Food is flavoured with spices called yakumi (yaku means medicine and mi means taste). Food presentation is an art. Chefs pride themselves on making the food look beautiful on the plate.

 Since the Second World War, the Japanese diet has changed to include eggs, dairy products, meat, bread, beef and chicken. Because of the change in diet, children are growing taller. Today, Japanese enjoy all kinds of food, including North American favourites such as pizza and hamburgers.

  Kuri Kinton (Golden Chestnuts)

 12 fresh or canned chestnuts
225 g sweet potatoes, peeled, washed and cut into 1-cm slices
1 tbsp sugar
1/2 tsp salt
1 tbsp toasted black sesame seeds (optional)

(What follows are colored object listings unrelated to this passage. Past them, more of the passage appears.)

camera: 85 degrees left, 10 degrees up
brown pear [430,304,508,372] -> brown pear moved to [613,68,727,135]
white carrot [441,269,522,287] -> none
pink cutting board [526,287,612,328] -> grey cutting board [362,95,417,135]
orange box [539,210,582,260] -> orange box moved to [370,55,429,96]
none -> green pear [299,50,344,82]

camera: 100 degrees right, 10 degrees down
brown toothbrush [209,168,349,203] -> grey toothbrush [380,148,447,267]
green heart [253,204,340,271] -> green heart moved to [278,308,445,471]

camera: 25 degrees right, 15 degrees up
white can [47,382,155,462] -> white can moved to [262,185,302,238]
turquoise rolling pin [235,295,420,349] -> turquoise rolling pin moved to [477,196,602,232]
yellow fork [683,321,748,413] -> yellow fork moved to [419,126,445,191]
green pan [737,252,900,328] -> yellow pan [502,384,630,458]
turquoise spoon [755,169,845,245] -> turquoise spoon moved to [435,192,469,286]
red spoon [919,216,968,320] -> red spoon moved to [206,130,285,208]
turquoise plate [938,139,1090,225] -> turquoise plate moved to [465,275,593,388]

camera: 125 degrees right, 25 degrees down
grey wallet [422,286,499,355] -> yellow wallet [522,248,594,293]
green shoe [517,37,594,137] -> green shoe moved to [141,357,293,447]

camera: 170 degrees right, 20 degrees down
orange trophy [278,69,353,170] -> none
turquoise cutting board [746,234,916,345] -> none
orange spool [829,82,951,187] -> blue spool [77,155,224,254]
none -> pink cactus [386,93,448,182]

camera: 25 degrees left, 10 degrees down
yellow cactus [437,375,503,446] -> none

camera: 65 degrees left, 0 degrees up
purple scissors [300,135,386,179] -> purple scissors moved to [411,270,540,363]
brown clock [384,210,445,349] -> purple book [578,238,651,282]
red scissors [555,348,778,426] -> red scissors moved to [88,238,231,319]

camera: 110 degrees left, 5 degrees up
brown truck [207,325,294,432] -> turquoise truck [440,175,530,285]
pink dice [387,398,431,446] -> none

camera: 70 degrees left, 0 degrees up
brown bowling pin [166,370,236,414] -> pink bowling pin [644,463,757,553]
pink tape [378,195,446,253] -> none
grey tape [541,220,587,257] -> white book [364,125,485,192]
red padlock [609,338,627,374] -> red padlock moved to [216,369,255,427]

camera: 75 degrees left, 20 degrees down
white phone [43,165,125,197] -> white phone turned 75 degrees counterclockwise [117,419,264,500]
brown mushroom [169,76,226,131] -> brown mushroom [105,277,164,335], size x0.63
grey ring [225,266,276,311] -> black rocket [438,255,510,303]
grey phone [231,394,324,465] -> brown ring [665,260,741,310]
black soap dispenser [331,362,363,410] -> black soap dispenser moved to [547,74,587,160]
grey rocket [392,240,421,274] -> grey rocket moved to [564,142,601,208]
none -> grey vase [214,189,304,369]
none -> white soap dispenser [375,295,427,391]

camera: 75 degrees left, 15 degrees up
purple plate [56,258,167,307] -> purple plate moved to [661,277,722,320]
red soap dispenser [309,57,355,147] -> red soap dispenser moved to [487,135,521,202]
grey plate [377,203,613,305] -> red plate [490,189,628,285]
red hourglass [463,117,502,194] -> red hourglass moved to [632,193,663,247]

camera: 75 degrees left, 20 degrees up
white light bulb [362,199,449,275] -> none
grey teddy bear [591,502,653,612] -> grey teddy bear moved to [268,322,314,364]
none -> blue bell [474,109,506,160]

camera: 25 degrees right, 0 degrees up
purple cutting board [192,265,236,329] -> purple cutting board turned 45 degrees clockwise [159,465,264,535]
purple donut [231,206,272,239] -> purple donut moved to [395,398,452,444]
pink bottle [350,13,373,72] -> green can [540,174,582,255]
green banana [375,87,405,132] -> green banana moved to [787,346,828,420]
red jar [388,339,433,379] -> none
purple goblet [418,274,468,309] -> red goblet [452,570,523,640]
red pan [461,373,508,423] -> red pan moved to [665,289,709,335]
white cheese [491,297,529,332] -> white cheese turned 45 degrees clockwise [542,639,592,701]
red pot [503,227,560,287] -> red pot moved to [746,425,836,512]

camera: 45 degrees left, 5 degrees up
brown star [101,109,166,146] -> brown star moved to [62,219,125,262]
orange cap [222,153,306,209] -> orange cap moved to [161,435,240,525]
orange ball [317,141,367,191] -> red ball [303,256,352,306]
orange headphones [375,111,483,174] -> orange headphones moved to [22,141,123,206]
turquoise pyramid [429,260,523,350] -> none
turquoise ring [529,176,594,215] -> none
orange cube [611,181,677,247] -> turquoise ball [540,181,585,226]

 Fresh chestnuts must be soaked overnight and peeled. Place chestnuts in a saucepan with enough water to cover. Simmer for about 20 minutes or until soft. Soak sweet potatoes in water for 30 minutes, then cook for 15 to 20 minutes. Drain, season with sugar and salt, and mash. Mix the chestnuts into the sweet potatoes and add more sugar and salt if needed. Take portions of the mixture and make them into balls the size of chestnuts. Sprinkle with sesame seeds before serving.

  Did you know?
The globe fish, fugu, is a delicacy in Japan, although it is highly poisonous. The chef must not puncture the glands of the fish during preparation, because the glands contain poison. Every year, about 200 Japanese people die from eating improperly prepared fugu.